By Pat Harty
IOWA CITY, Iowa – Connor McCaffery represents hope.
He isn’t the cure for what ails his father’s team, but he is a 6-foot-5, highly-intelligent, pass-first combo guard who can provide some much-needed relief for Jordan Bohannon at point guard for the Iowa men’s basketball team.
Fans saw glimpses of that on Sunday as Connor McCaffery made his long-awaited debut during Iowa’s 91-60 victory over Southern at Carver-Hawkeye Arena.
He played 17 minutes, scored five points, had four assists, three rebounds and one steal, the whole time looking and acting as a leader on the court.
Connor McCaffery sort of plays like his father used to play point guard, always with his head up and looking to make the perfect pass. Connor made feeding the post look easy in Sunday’s game. And while that might not seem like a big deal, Iowa’s guards have struggled with that.
“He played the way I know he can play, the way he knows he can play,” Fran McCaffery said of his son. “Physically, he’s still a long way away. He’s really gassed. He doesn’t have his legs underneath him.”
Connor McCaffery missed the first 10 regular-season games while battling the effects of mononucleosis. His team struggled without him, especially in the backcourt where the 6-0 Bohannon is faced with the grueling task of not only playing point guard, but also with trying to be a primary scoring option.
Connor McCaffery had originally planned to redshirt in order to focus on his freshman season with the Iowa baseball team. But those plans were reversed when former backup point guard Christian Williams announced in late October tht he would transfer from Iowa after the first semester.
Fran McCaffery was running out of options at point guard, so Connor would have to play once he was healthy.
That day finally came on Sunday and the offense had more flow and cohesion with Connor McCaffery on the court, partly because he is comfortable with the ball in his hands and is a willing facilitator.
"I'm working to get back and thought it was a good start," Connor McCaffery said.
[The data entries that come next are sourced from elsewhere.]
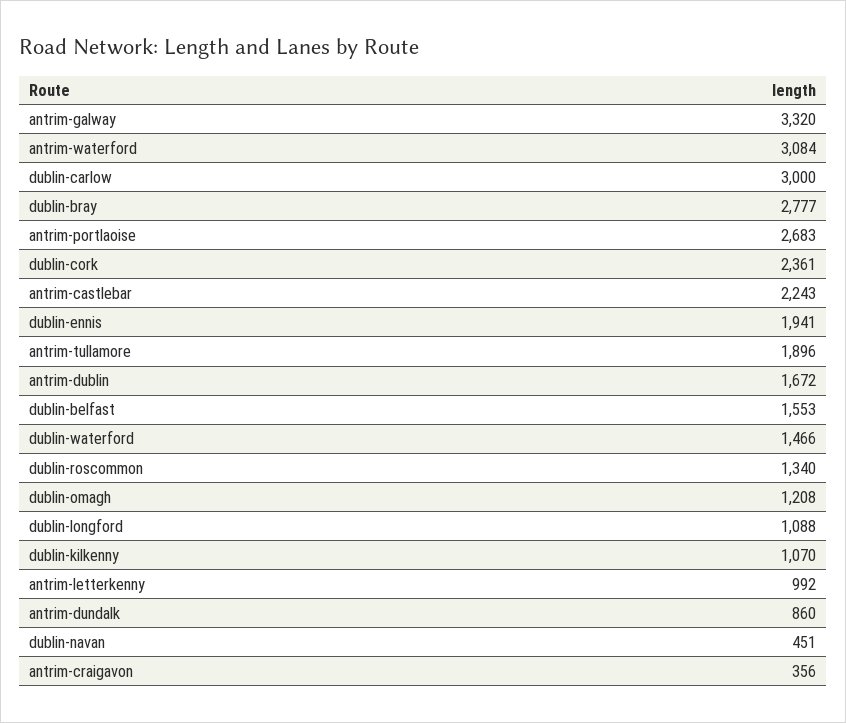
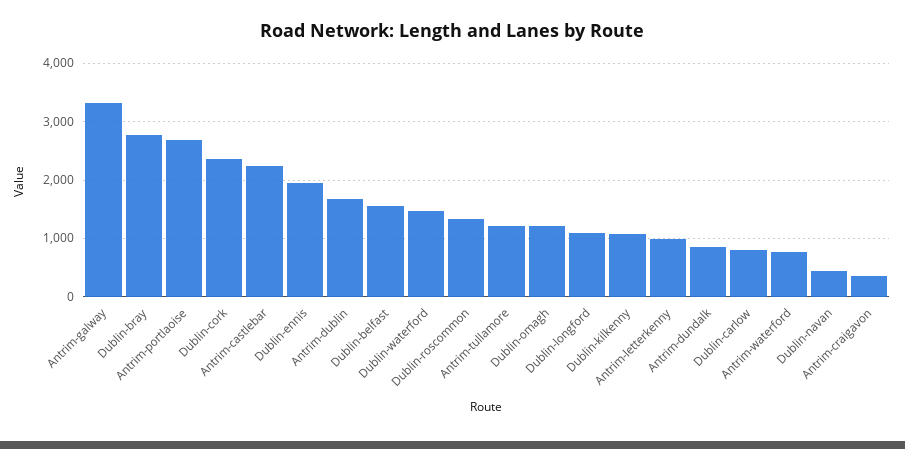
  {
    "antrim-galway": 3320,
-   "antrim-waterford": 3084,
+   "antrim-waterford": 800,
-   "dublin-carlow": 3000,
+   "dublin-carlow": 800,
    "dublin-bray": 2777,
    "antrim-portlaoise": 2683,
    "dublin-cork": 2361,
    "antrim-castlebar": 2243,
    "dublin-ennis": 1941,
-   "antrim-tullamore": 1896,
+   "antrim-tullamore": 1200,
    "antrim-dublin": 1672,
    "dublin-belfast": 1553,
    "dublin-waterford": 1466,
    "dublin-roscommon": 1340,
    "dublin-omagh": 1208,
    "dublin-longford": 1088,
    "dublin-kilkenny": 1070,
    "antrim-letterkenny": 992,
    "antrim-dundalk": 860,
    "dublin-navan": 451,
    "antrim-craigavon": 356
  }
Connor expected to play a few minutes here and there on Sunday, but he was surprised by how much he played in the second half, which was 12 minutes. He looked exhausted a few times, which is normal for somebody in his physical condition. But he also looked poised as a ball handler and as a leader, two things you want in a point guard.
Connor won’t blow by defenders on offense and will struggle on defense to stay in front of the Big Ten’s quickest point guards
But if that's the price you pay for adding a pass-first guard to the mix, then so be it because Iowa, and especially Bohannon, need all the help they can get.
Iowa is 5-6 overall and 0-2 in the Big Ten heading into Saturday’s game against Drake in the Big Four Classic at Wells Fargo Arena in Des Moines. A fifth nonconference loss would leave Iowa with hardly any margin for error in Big Ten play as it tries to get back to the NCAA Tournament after falling short last season for the first time in three years.
Connor McCaffery was a streaky 3-point shooter for Iowa City West High School, but he will make defenses pay if they don’t respect that part of his game.
But what he does best of all is pass to open teammates, and anticipate the next pass. He might have the best court vision of any player on the Iowa team right now.
Connor’s presence will allow for Bohannon and for Brady Ellingson to play off the ball and get open shots within the flow of the offense. And if they're open, Connor will feed them because that's what he does.
Connor also could team with 6-7 sophomore Maishe Dailey to give Iowa tremendous length in the backcourt.
Connor is almost like having a coach on the floor, but that's not just because his father is the head coach. Connor grew up around the game and has been fascinated with learning as much as he could about the sport that has consumed his father's life.
Connor McCaffery is certainly not the savior, and maybe not the long-term answer at point guard. He also could prove to be a better baseball player for Iowa in the long run.
But the Iowa basketball team is much better with him than without him.
That was obvious just from the 17 minutes Connor played on Sunday.